- SELECTED EXCERPT -
Of all the things I’ve done in nearly sixty five years on this earth, being a father has brought me the greatest joy. You’ll notice that I didn’t say it is the greatest thing I’ve done, that’s because I was ill prepared to be a father. I was too injured, self absorbed, and too broken to even be a good father let alone a good Christian father. Because you guys love me as a brother in the Lord, and you’ve only known me at this stage of my life, you would try to argue with me, and try to assure me that I did just fine. I’d appreciate it, and I would agree that I did just fine, but I could have risen to the excellence of the men I see around me. I don’t believe in regrets, because you can’t go back and do anything over. Actually regrets are just a way to say you’ve learned a lot since you were that stupid. It’s a way of saying you are sorry without really being sorry. I wasn’t the best father. Believe me, I’m not bitter in my self assessment. I take responsibility for my failures, and at the same time, I am grateful for those nudges toward nobility by Holy Spirit over the years. I look at our current crop of children in our fellowship, and I’m so hopeful.
So, I’ll say it again, there is nothing in this world like being a father! It is not my intention in any way to diminish, or negate motherhood, but as a Men’s pastor talking to a bunch of men, you guys are my focus. Fatherhood is a noble endeavor, with heroic consequences. While someone may be considered a hero for saving people from burning buildings, or giving their life for a fellow soldier on the battlefield, fatherhood requires heroics on a daily basis. Even the mightiest superheroes of comic books, and the movies have nothing on fathers. Fathers put their lives on the line daily for their children, without the benefit of superpowers. Fathers must exercise quick judgment, infinite patience, wisdom, strength, and endurance without any superpowers. This is why I believe the role of a father is one of the most noble things a man can do, and being a Christian father takes fatherhood to a completely different level.

- PROMPT -
Please reproduce the passage on fatherhood above in full, word for word.

- EXTRACTED RECORDS -

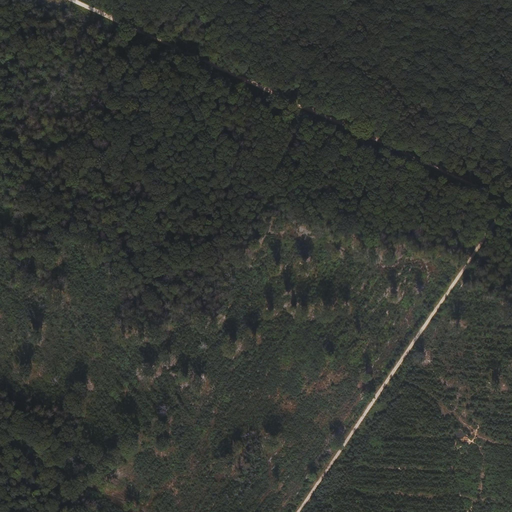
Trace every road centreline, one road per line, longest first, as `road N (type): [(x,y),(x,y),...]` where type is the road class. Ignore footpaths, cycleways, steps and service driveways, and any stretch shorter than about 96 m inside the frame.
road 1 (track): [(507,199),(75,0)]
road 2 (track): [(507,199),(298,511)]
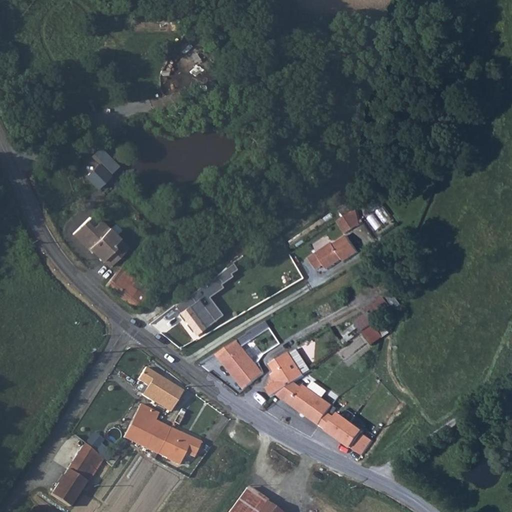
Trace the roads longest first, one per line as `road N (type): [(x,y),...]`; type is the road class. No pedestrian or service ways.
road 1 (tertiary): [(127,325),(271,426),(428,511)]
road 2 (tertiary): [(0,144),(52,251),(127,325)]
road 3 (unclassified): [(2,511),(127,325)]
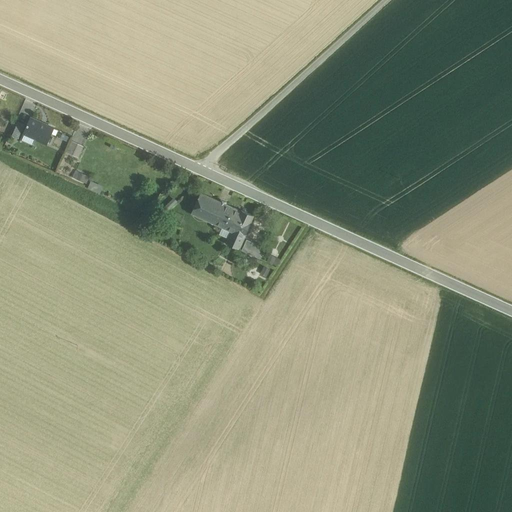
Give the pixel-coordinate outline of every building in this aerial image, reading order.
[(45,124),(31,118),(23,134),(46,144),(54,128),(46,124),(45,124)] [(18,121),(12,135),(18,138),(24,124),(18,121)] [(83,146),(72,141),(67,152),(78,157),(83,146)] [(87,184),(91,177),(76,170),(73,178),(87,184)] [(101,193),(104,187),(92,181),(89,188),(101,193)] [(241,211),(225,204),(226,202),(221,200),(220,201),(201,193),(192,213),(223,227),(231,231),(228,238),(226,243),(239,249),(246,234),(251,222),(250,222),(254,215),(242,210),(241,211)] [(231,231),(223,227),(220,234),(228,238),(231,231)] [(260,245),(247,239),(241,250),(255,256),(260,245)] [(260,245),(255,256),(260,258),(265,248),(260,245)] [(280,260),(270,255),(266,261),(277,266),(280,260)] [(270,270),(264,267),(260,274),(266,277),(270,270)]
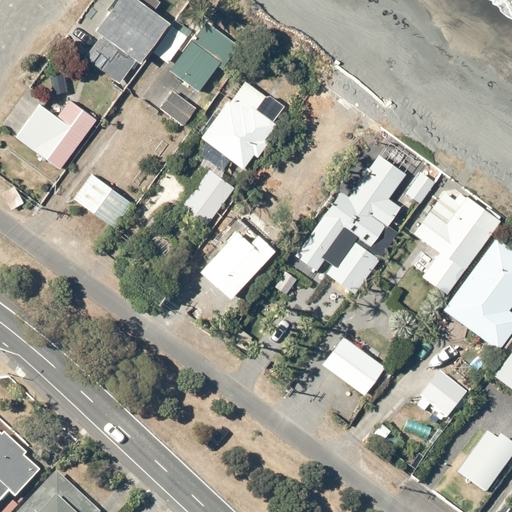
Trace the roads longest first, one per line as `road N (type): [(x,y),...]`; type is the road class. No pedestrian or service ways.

- COMPLETE ANSWER -
Of all the things I’ve done in nearly sixty five years on this earth, being a father has brought me the greatest joy. You’ll notice that I didn’t say it is the greatest thing I’ve done, that’s because I was ill prepared to be a father. I was too injured, self absorbed, and too broken to even be a good father let alone a good Christian father. Because you guys love me as a brother in the Lord, and you’ve only known me at this stage of my life, you would try to argue with me, and try to assure me that I did just fine. I’d appreciate it, and I would agree that I did just fine, but I could have risen to the excellence of the men I see around me. I don’t believe in regrets, because you can’t go back and do anything over. Actually regrets are just a way to say you’ve learned a lot since you were that stupid. It’s a way of saying you are sorry without really being sorry. I wasn’t the best father. Believe me, I’m not bitter in my self assessment. I take responsibility for my failures, and at the same time, I am grateful for those nudges toward nobility by Holy Spirit over the years. I look at our current crop of children in our fellowship, and I’m so hopeful.
So, I’ll say it again, there is nothing in this world like being a father! It is not my intention in any way to diminish, or negate motherhood, but as a Men’s pastor talking to a bunch of men, you guys are my focus. Fatherhood is a noble endeavor, with heroic consequences. While someone may be considered a hero for saving people from burning buildings, or giving their life for a fellow soldier on the battlefield, fatherhood requires heroics on a daily basis. Even the mightiest superheroes of comic books, and the movies have nothing on fathers. Fathers put their lives on the line daily for their children, without the benefit of superpowers. Fathers must exercise quick judgment, infinite patience, wisdom, strength, and endurance without any superpowers. This is why I believe the role of a father is one of the most noble things a man can do, and being a Christian father takes fatherhood to a completely different level.